18 July 2008

Waiting to Fall Down

I've kvetched in the past that there is a more insidious way New York landlords and developers are getting rid of old building than simply knocking them down. It's called neglect. They just leave a landmarked or classic structure unattended and unloved and wait for age and gravity to do the work a wrecking ball otherwise might.

AMNY does a public service by pointing this out today and posts it's top ten list of buildings dying from neglect. Here they are.

400-06 W. 57th St., Manhattan
A judge ruled in May that the owners of one of Manhattan's oldest apartment complexes must bring the 127-year-old landmark into good repair.

53-83 Water St., Brooklyn
Workers are stabilizing the vacant Civil War-era warehouses' arched windows and repairing a large crack on the building's northwest corner. There are currently no plans for the state-owned buildings, which overlook the waterfront Empire- Fulton Ferry Park.

81-85 East 125th St., Manhattan
Promises in 1999 to restore the Harlem hulk, built in the 1880s, and convert it to a cooking school have not been delivered. The Landmarks Preservation Commission has referred the case to the city's law department.

Fearing the apartment complex, in the Brooklyn Heights historic district, could collapse, the city in May evacuated tenants and removed the top two floors from the five-story building. The owner has submitted a plan to the Landmarks Preservation Commission to stabilize the 1850s building.

135-29 Northern Blvd., Queens
Only the lobby of the former movie palace in Flushing is a designated landmark. Its current owner planned to convert the site into a 16-story residential and commercial tower, with plans to restore the foyer, but has since put the 80-year-old building up for sale.

7484 Amboy Road, Staten Island
A developer's 2005 plans to demolish the crumbling building and replace it with townhouses were foiled when the city later designated the 1869 structure a landmark. The developer filed a lawsuit against the city in March.

502-506 Canal St., Manhattan
The red brick buildings have stood since 1826 and feature one of Manhattan's oldest storefronts. Today, they are vacant and covered in graffiti. Wooden windowsills are eroding, and plywood covers the window openings.

The New York Landmarks Conservancy describes the 1811 structure as "the most endangered Federal-era building in lower Manhattan." In May, Syms department store bought the site, but says it is only trying to protect its adjacent flagship store from "encroachment" and has no plans to develop 67 Greenwich St.

The 1846 building is rumored to be a former mob hangout. Preservationists fear the vacant Greenwich Village site is falling into dangerous levels of neglect and are pushing the city to step in.

A former 1870s saloon and meeting hall, the vacant three-story Melrose building has no windows, exposing it to rain and snow.

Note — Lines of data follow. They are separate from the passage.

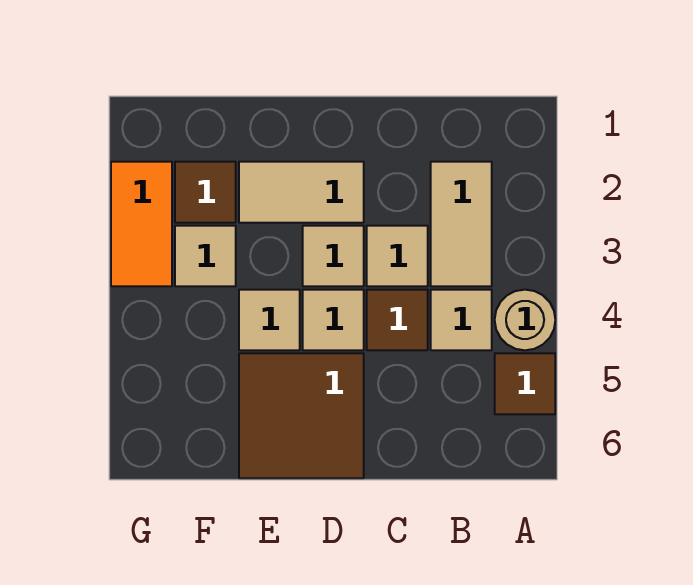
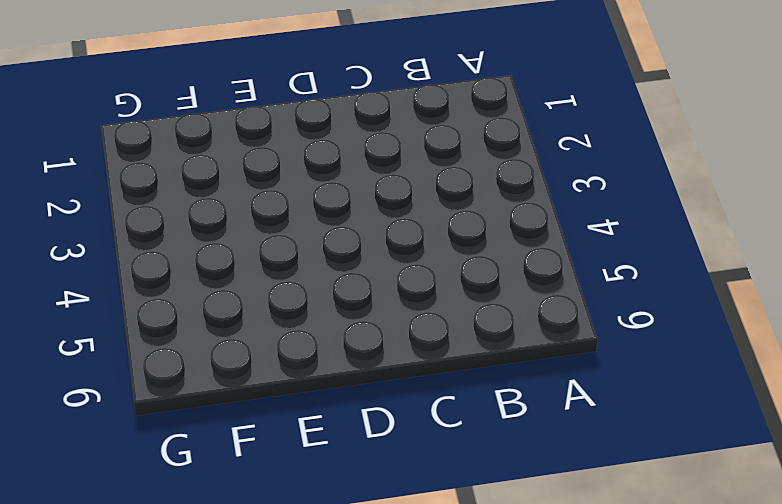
none -> tan 1x1 round brick [495,290,555,350]
none -> brown 1x1 tile [495,353,555,414]
none -> tan 1x2 tile [431,162,492,286]

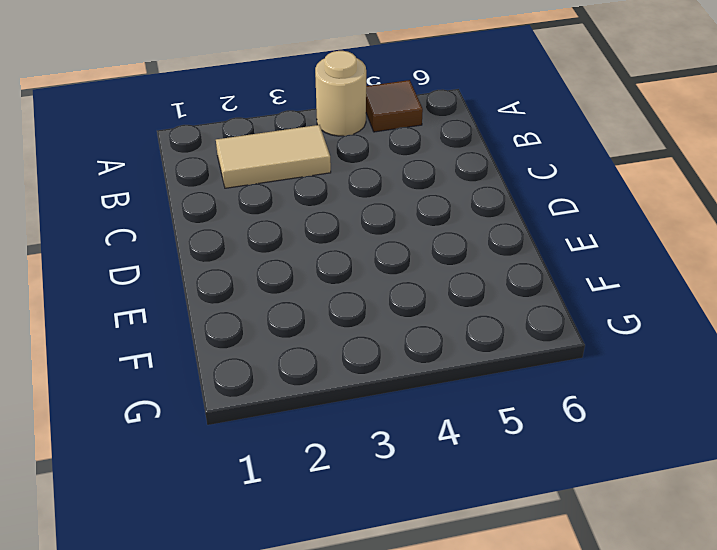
none -> tan 1x1 tile [431,290,492,350]
none -> tan 1x1 tile [367,226,428,286]
none -> brown 1x1 tile [367,290,428,350]

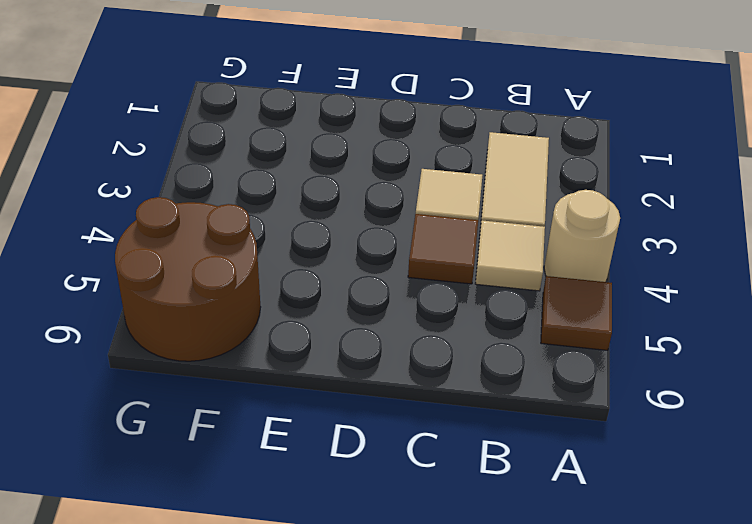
brown 2x2 round brick [115,197,261,361] -> none
none -> tan 1x2 tile [239,162,364,223]
none -> tan 1x1 tile [303,226,364,286]
none -> tan 1x1 tile [303,290,364,350]

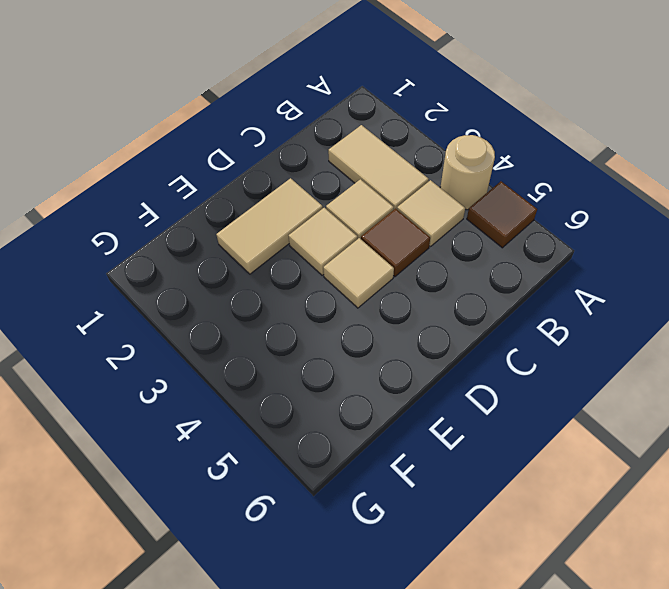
none -> brown 2x2 tile [239,353,364,478]
none -> tan 1x1 tile [239,290,300,350]
none -> brown 1x1 tile [175,162,236,223]

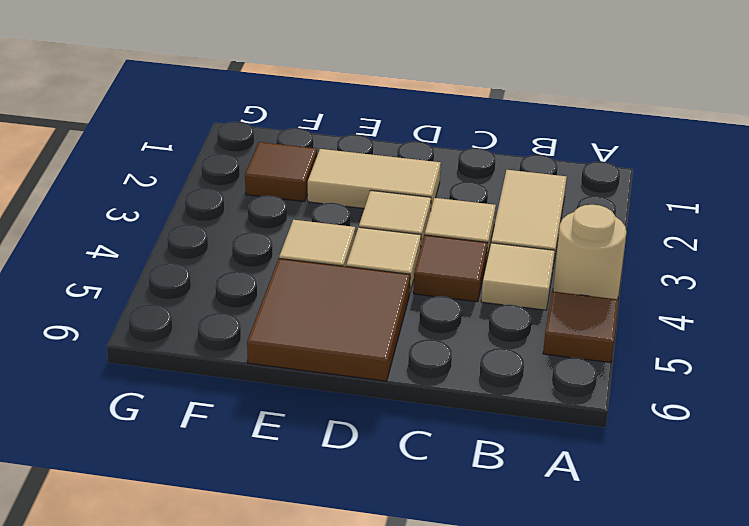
none -> tan 1x1 tile [175,226,236,286]
none -> orange 1x2 tile [111,162,172,286]

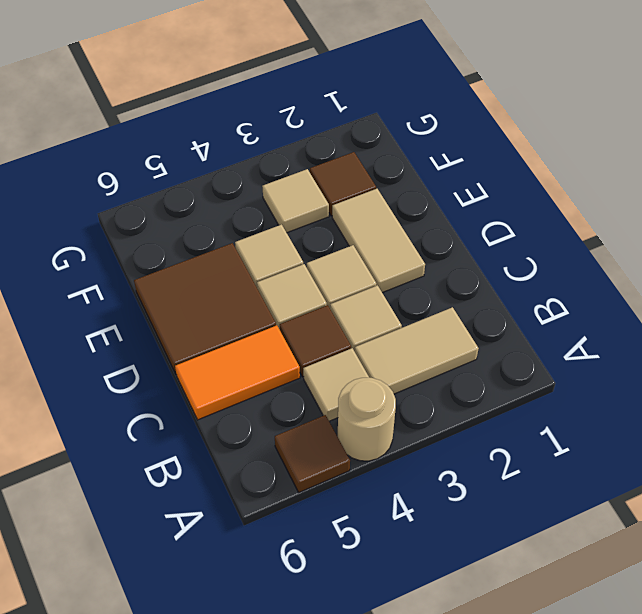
orange 1x2 tile [175,325,300,420] -> orange 1x2 tile moved to [111,162,172,286]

Of course, there are many more. The Landmarks Commission can no longer just designate landmarks. It has to enforce their upkeep and preservation. City Hall should give this office its own police force. Love to see some derelict landlords get it with a billy club.


Ken Mac said...

Patti Smith owns and lives in the building next to 43 MacDougal. She has used her own money to do repairs on both her building and the adjacent wall of 43 MacDougal. The building's owners ignore tickets, though the place is serious rat central. And it sits right across from a school for handicapped kids!

Anonymous said...

Hi can you please not post people's addresses on the internet. It's highly inappropriate, and while we appreciate your support, it actually causes the wrong people to have information that is better kept private. If it is possible, please remove the address details from this post.
Thank you.
Jesse Smith

Brooks of Sheffield said...

What are you talking about? First of all, this is a reprint of an article in AMNY, which first published the addresses. Second, these are mainly public buildings, the addresses of which are public knowledge. Third, if the owners have not kept up their buildings, are causing a danger to the surrounding neighborhood, are suggesting a change to their building that requires Landmarks Commission approval, or are endangering historic building that are of general value to the city—these are all highly public matters. They are NOT private matters. There is nothing wrong with publishing the addresses. And who, pray tell, are the "wrong people"?